The same thing could sometimes fall into different categories as well - like going for a microservices architecture when you need to serve about 10'000 clients in total vs at some point actually needing to serve a lot of concurrent requests at any given time.
> inherent to the problem domain that you're working with and which there is no way around for
I'd phrase it to reasonable taken trade-offs for customer/user support and/or selling products.
> going for a microservices architecture when you need to serve about 10'000 clients
So far I am only aware of the use case to ship/release fast at cost of technical debt (non-synchronized master) of microservices. As I understand it, this is to a large degree due to git shortcomings and no more efficient/scalable replacement solution being in sight. Or can you explain further use cases with technical necessity?

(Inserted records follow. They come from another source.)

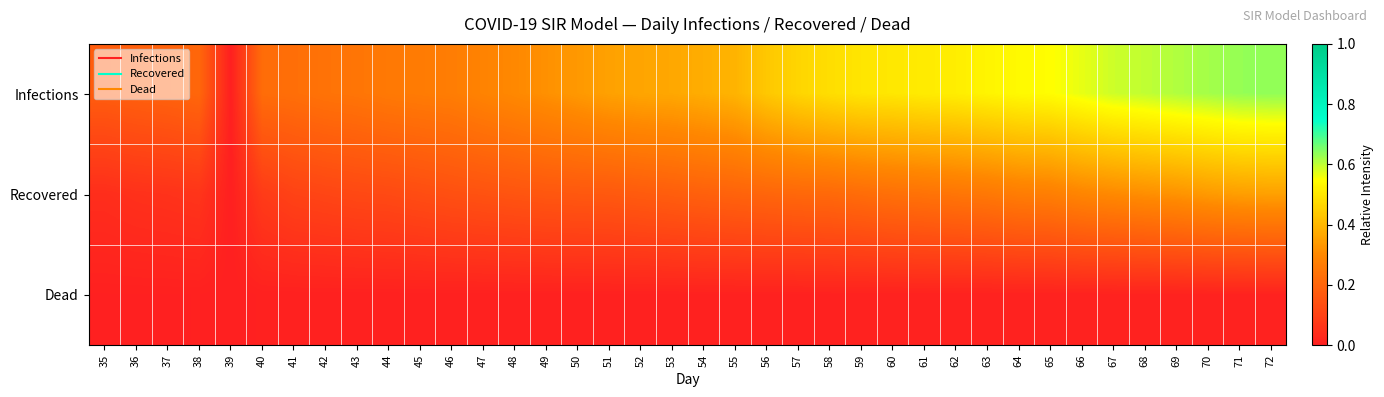

Which series has the largest total across all categories?

Infections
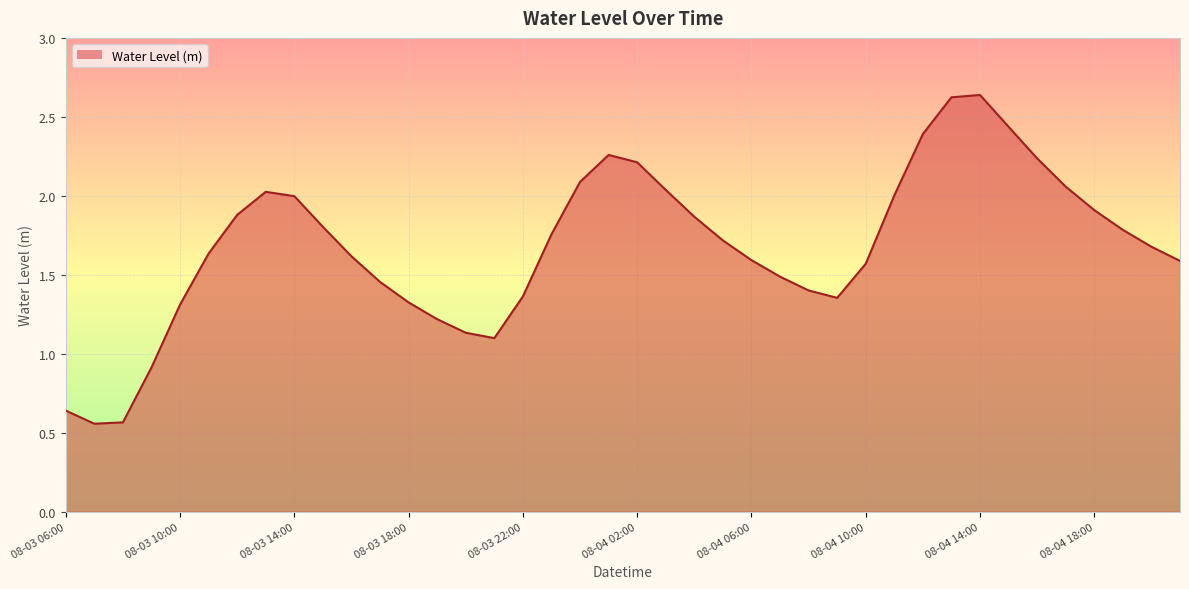

What is the average value?

1.7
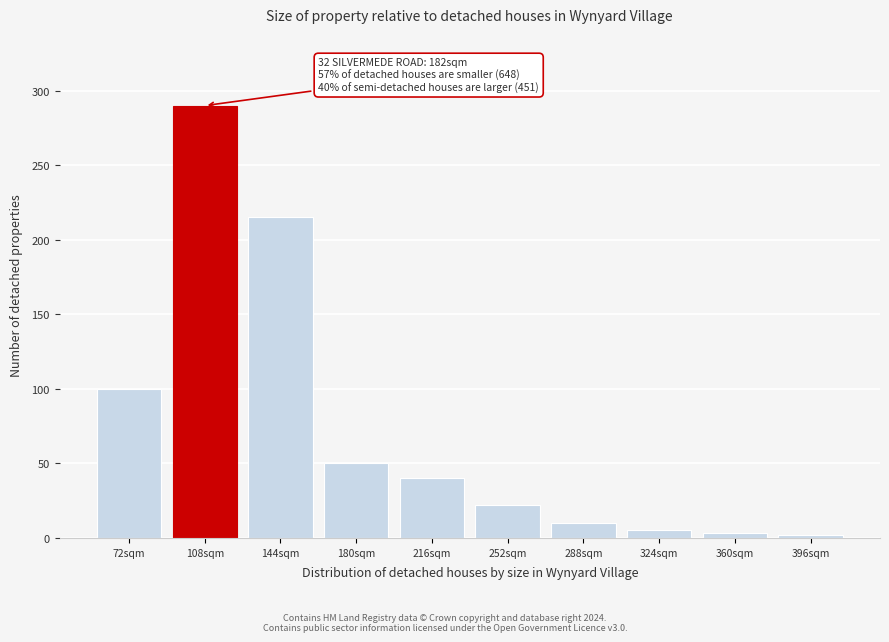

The chart shows a value of 22 at 252sqm. True or false?

True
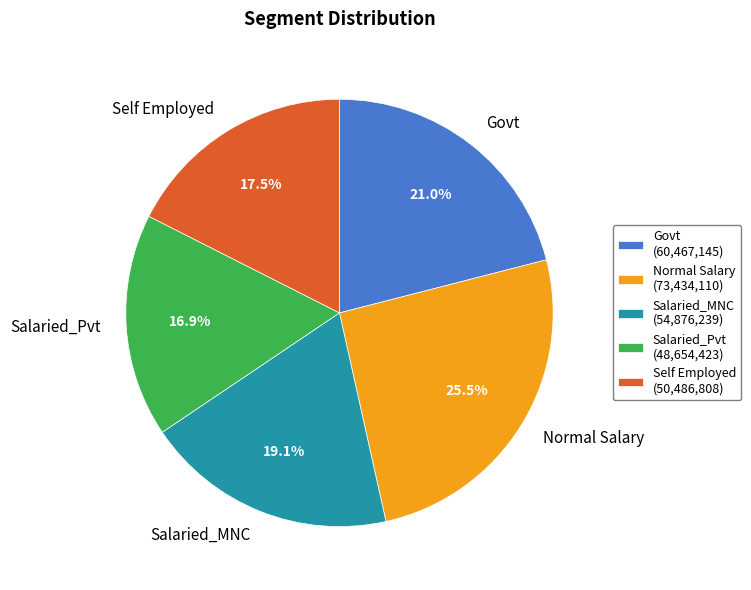

Does any single category account for the majority?

No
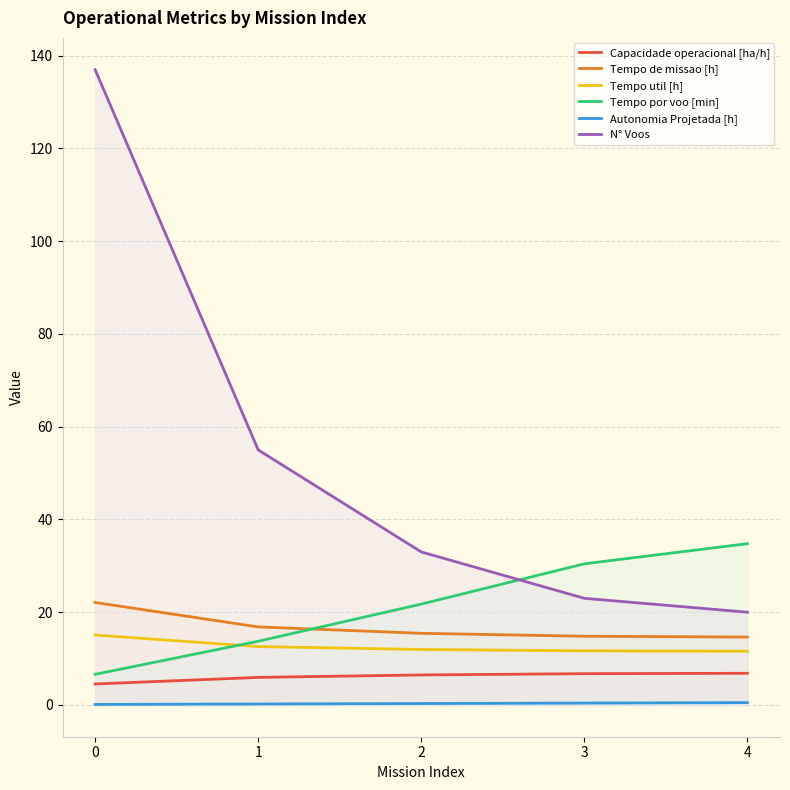

What is the value of the Tempo de missao [h] point at the 2nd from the left?

16.8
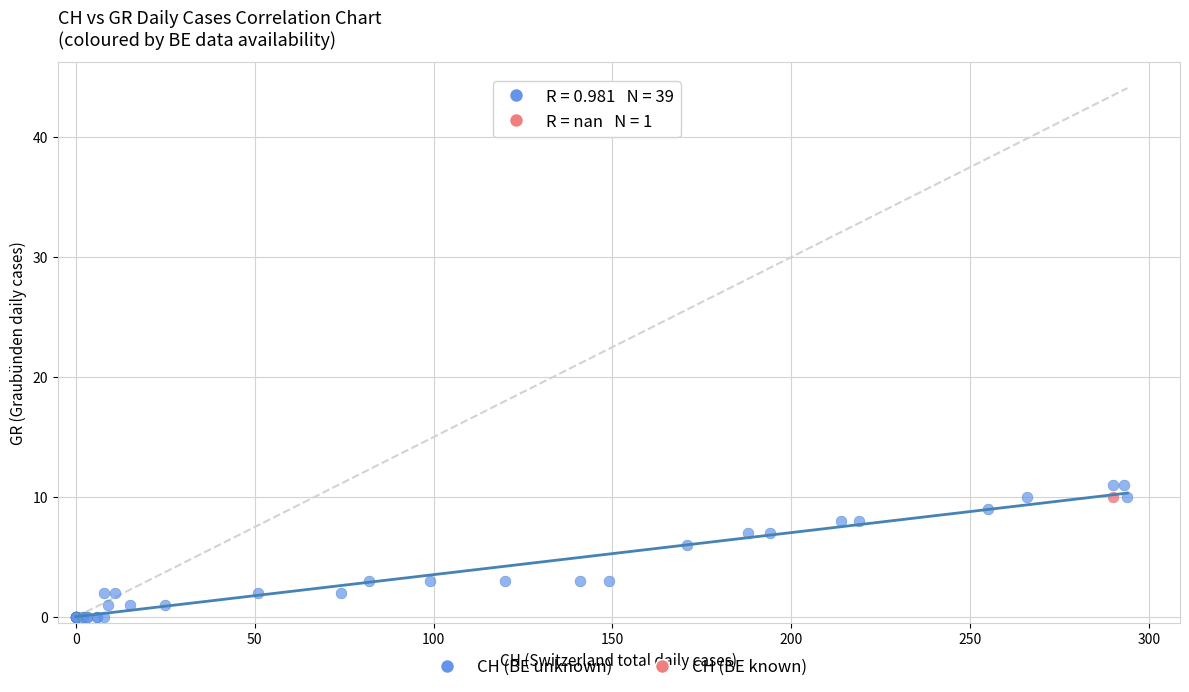

What are all the series names shown in the legend?

CH (BE unknown), CH (BE known)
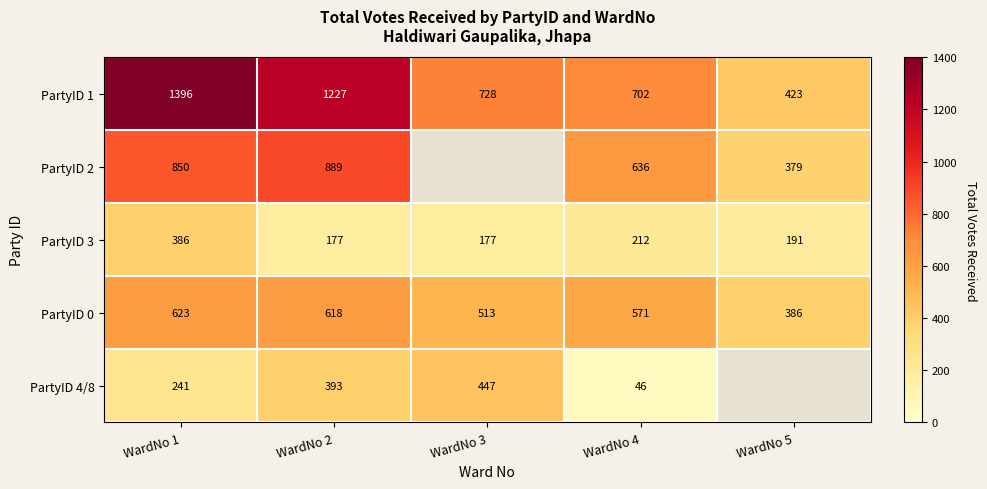

The value of PartyID 3 at WardNo 2 is 315. True or false?

False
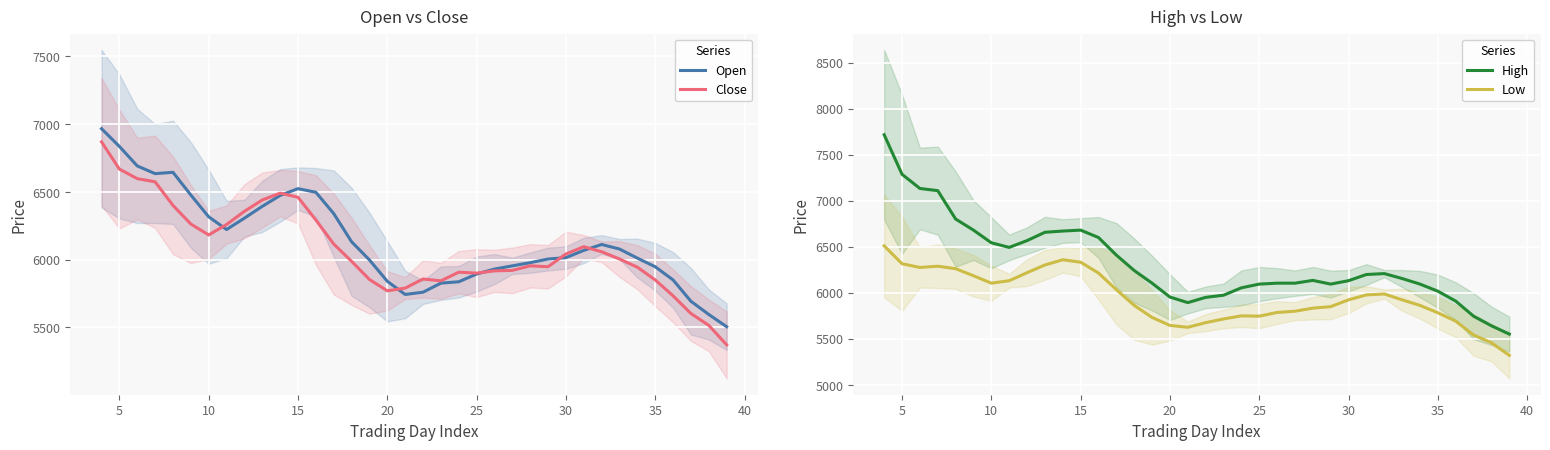

True or false: High and Low cross at least once.

False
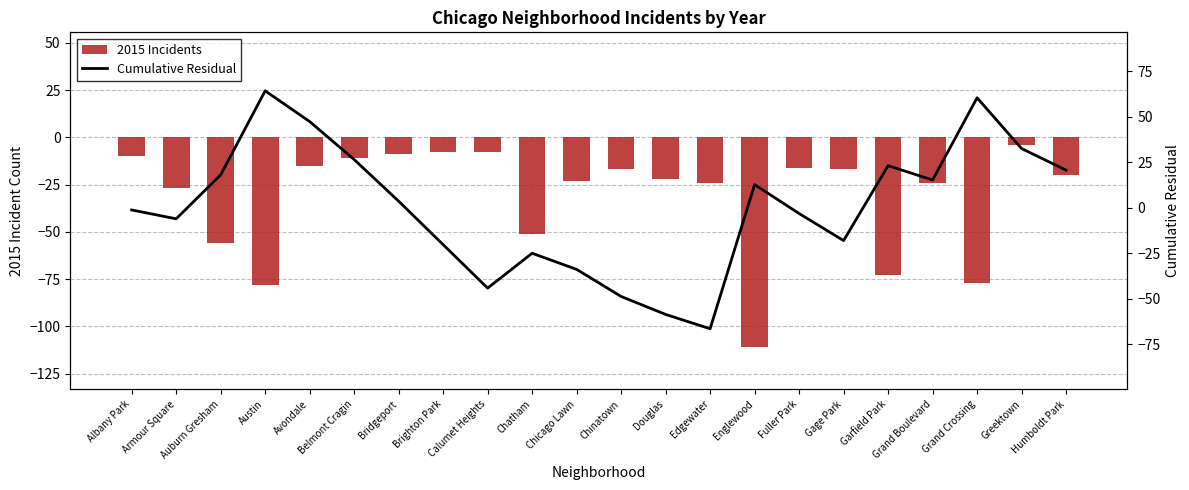

What position from the left is Grand Boulevard?

19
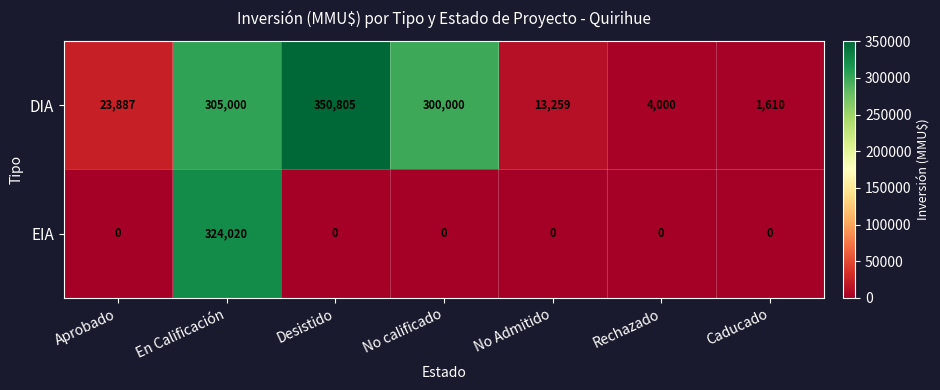

What is the maximum value shown in the chart?

350805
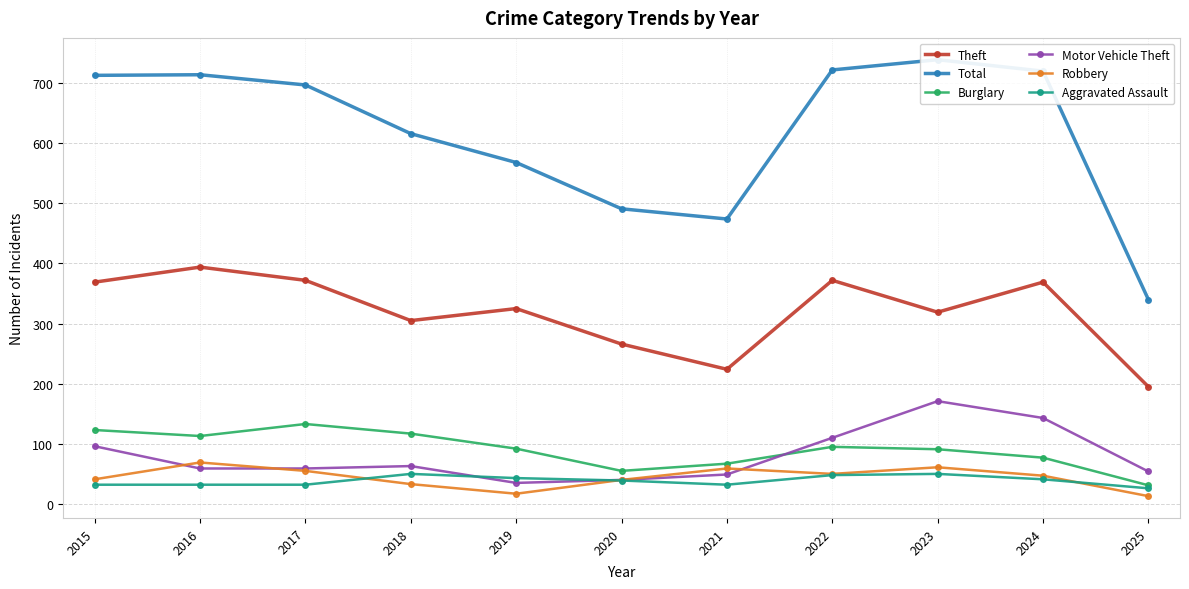

At 2016, list the series in order from largest to smallest.

Total, Theft, Burglary, Robbery, Motor Vehicle Theft, Aggravated Assault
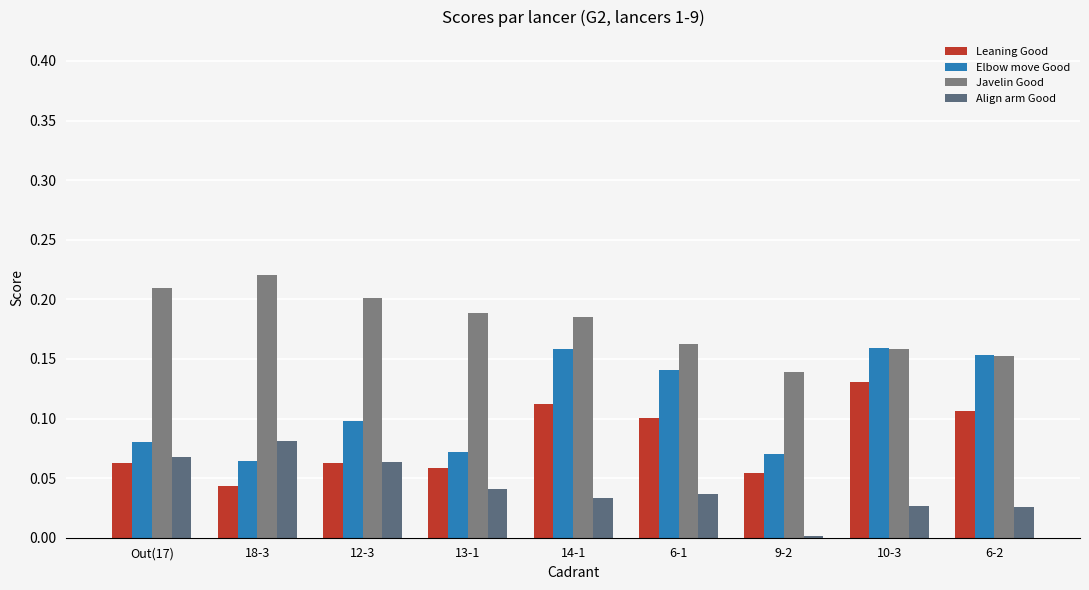

True or false: Align arm Good has a value of 0.0 at 6-1.

True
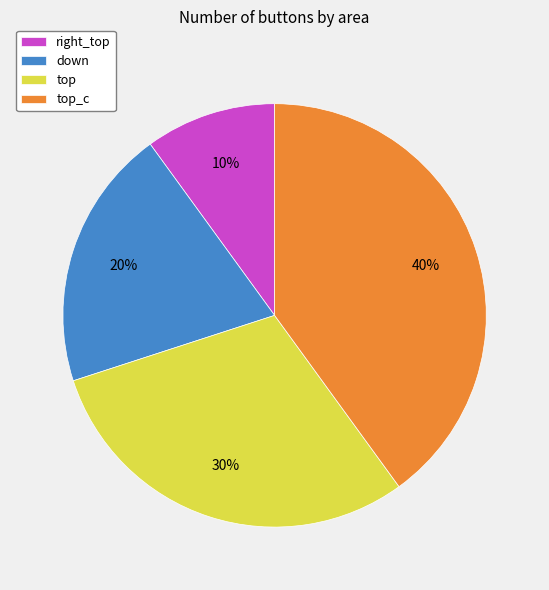

To the nearest percent, what is the difference between the right_top and top_c slice percentages?

30%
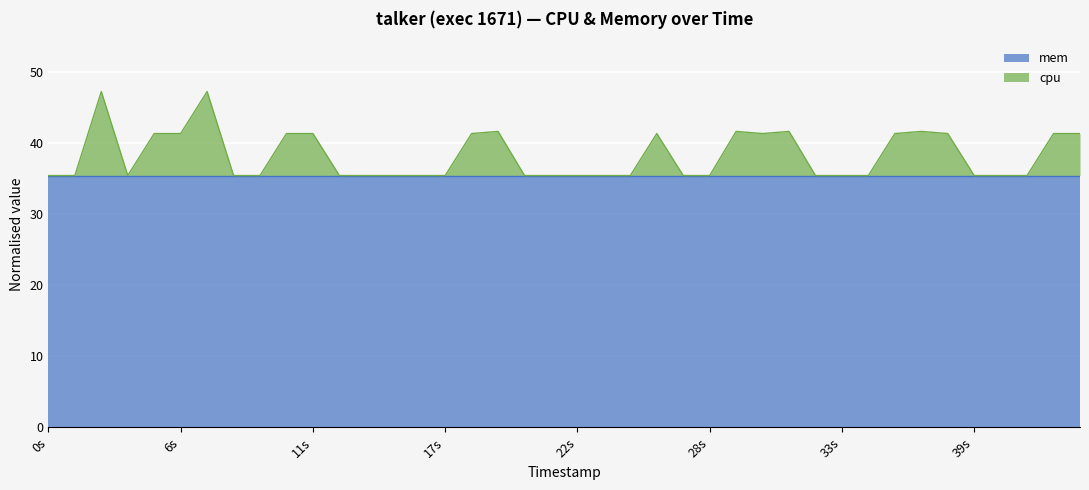

What is the total value across all series at 28s?

35.4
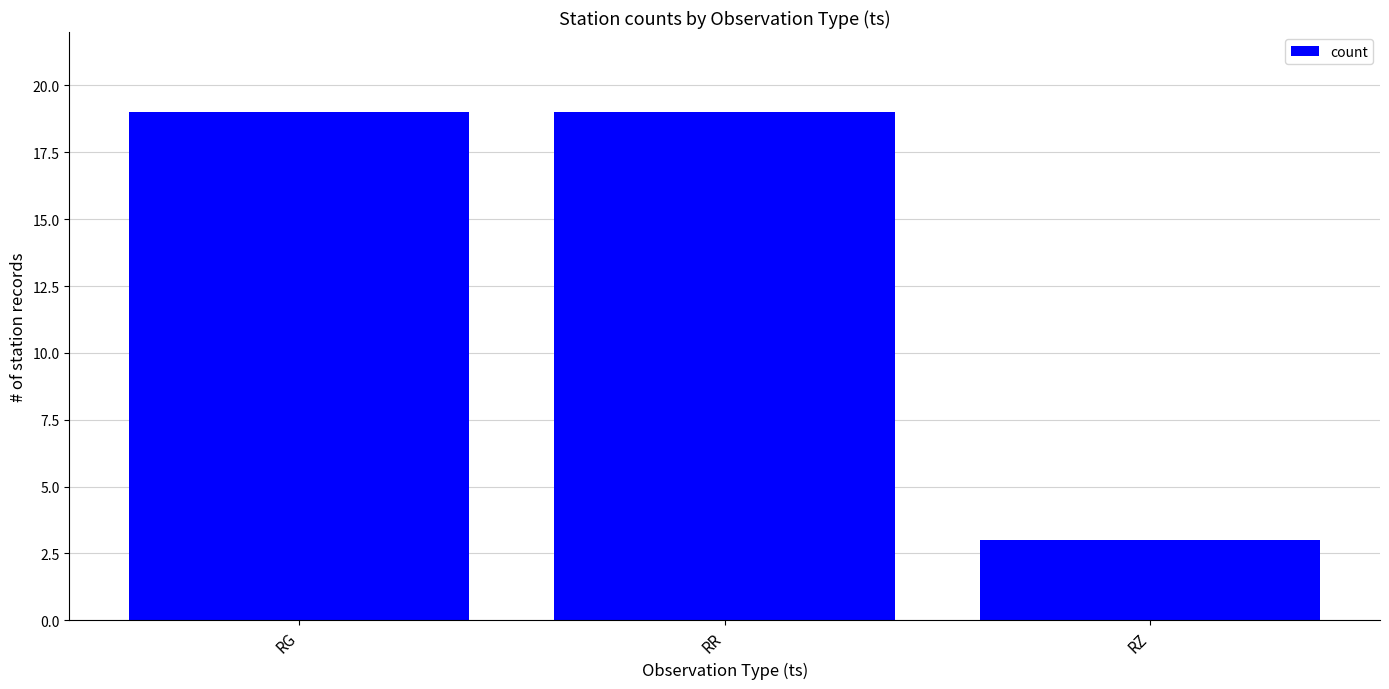

How many data points does each series have?

3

1. When you have a system where each component has significant complexity, to the point where if it was a monolith you'd have a 1M SLoC codebase that would be slow to work with - slow to compile, slow to deploy, slow to launch and would eat a lot of resources. At that point chances are that the business domain is so large that splitting up into smaller pieces wouldn't be out of the question.
2. Sometimes when you have vastly different workloads, like a bunch of parts of the system (maybe even the majority) that is just a CRUD and a small part that needs to deal with message queues, or digitally sign documents, or generate reports or do any PDF/Word/Excel/whatever processing. You could do this with a modular monolith but sometimes it's better to keep the dependencies of your project clean, especially in the case of subpar libraries that you have to use, so you at least can put all of the bullshit in one place. Also applies in cases where the load/stability of that one eccentric part is under question.
3. The tech stack might also differ a whole bunch of some of those use cases, for example if you need to process all sorts of binary data formats (e.g. satellite data) or do specific kinds of number crunching, or interact with LLMs, a lot of the time Python will be a really good solution for this, while that's not what you might be using in your stack throughout. So you might pick the right tool for the job and keep it as a separate service.
4. The good old org chart, sometimes you'll just have different teams with different approaches and will be working on different parts of the business domain - you already said that, but Conway's law is very much a thing that'd be silly to fight against all that much, because then you'd end up with an awkward monorepo, the tooling to make working which easy might just not be available to you.
Where/how would you simplify it without losing features?